- WHAT YOU HAVE TO DO
Rewrite the items below, replacing every occurrence of "Quick view" with "Preview" and leaving all other text unchanged.

### RECORDS SUPPLIED ###

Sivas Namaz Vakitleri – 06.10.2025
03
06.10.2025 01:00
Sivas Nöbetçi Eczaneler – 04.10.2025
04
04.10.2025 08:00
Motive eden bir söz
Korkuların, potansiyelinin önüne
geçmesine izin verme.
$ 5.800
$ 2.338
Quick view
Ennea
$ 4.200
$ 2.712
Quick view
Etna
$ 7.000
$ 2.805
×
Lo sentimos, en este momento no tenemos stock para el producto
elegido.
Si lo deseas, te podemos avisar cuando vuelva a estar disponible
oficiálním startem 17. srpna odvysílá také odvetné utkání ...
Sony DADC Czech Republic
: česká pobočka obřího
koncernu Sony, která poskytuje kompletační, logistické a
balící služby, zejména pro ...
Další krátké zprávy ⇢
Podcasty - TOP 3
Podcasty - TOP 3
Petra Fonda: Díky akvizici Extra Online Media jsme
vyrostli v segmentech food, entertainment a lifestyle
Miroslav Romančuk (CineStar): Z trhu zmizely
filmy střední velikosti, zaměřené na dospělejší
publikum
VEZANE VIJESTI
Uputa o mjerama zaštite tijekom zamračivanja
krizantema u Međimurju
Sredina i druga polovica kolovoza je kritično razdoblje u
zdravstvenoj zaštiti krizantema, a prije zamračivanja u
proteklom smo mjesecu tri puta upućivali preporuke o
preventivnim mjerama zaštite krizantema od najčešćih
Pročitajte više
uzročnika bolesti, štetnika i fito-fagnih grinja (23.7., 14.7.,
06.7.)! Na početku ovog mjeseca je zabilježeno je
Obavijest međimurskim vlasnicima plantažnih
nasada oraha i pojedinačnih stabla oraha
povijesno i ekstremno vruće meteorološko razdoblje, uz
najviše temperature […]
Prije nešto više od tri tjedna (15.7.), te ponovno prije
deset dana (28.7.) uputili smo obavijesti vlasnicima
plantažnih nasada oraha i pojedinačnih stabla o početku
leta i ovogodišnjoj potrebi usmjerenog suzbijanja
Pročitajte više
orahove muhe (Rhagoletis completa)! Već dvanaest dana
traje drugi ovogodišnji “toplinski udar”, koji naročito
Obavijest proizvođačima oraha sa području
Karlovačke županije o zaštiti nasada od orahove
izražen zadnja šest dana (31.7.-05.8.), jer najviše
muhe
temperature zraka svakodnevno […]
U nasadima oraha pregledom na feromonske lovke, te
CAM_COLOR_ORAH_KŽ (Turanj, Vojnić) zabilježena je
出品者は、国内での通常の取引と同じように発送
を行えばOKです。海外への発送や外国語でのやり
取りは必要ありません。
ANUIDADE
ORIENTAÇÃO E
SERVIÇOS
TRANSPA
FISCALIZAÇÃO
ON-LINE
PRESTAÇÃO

###

- RESPONSE BOX
Sivas Namaz Vakitleri – 06.10.2025
03
06.10.2025 01:00
Sivas Nöbetçi Eczaneler – 04.10.2025
04
04.10.2025 08:00
Motive eden bir söz
Korkuların, potansiyelinin önüne
geçmesine izin verme.
$ 5.800
$ 2.338
Preview
Ennea
$ 4.200
$ 2.712
Preview
Etna
$ 7.000
$ 2.805
×
Lo sentimos, en este momento no tenemos stock para el producto
elegido.
Si lo deseas, te podemos avisar cuando vuelva a estar disponible
oficiálním startem 17. srpna odvysílá také odvetné utkání ...
Sony DADC Czech Republic
: česká pobočka obřího
koncernu Sony, která poskytuje kompletační, logistické a
balící služby, zejména pro ...
Další krátké zprávy ⇢
Podcasty - TOP 3
Podcasty - TOP 3
Petra Fonda: Díky akvizici Extra Online Media jsme
vyrostli v segmentech food, entertainment a lifestyle
Miroslav Romančuk (CineStar): Z trhu zmizely
filmy střední velikosti, zaměřené na dospělejší
publikum
VEZANE VIJESTI
Uputa o mjerama zaštite tijekom zamračivanja
krizantema u Međimurju
Sredina i druga polovica kolovoza je kritično razdoblje u
zdravstvenoj zaštiti krizantema, a prije zamračivanja u
proteklom smo mjesecu tri puta upućivali preporuke o
preventivnim mjerama zaštite krizantema od najčešćih
Pročitajte više
uzročnika bolesti, štetnika i fito-fagnih grinja (23.7., 14.7.,
06.7.)! Na početku ovog mjeseca je zabilježeno je
Obavijest međimurskim vlasnicima plantažnih
nasada oraha i pojedinačnih stabla oraha
povijesno i ekstremno vruće meteorološko razdoblje, uz
najviše temperature […]
Prije nešto više od tri tjedna (15.7.), te ponovno prije
deset dana (28.7.) uputili smo obavijesti vlasnicima
plantažnih nasada oraha i pojedinačnih stabla o početku
leta i ovogodišnjoj potrebi usmjerenog suzbijanja
Pročitajte više
orahove muhe (Rhagoletis completa)! Već dvanaest dana
traje drugi ovogodišnji “toplinski udar”, koji naročito
Obavijest proizvođačima oraha sa području
Karlovačke županije o zaštiti nasada od orahove
izražen zadnja šest dana (31.7.-05.8.), jer najviše
muhe
temperature zraka svakodnevno […]
U nasadima oraha pregledom na feromonske lovke, te
CAM_COLOR_ORAH_KŽ (Turanj, Vojnić) zabilježena je
出品者は、国内での通常の取引と同じように発送
を行えばOKです。海外への発送や外国語でのやり
取りは必要ありません。
ANUIDADE
ORIENTAÇÃO E
SERVIÇOS
TRANSPA
FISCALIZAÇÃO
ON-LINE
PRESTAÇÃO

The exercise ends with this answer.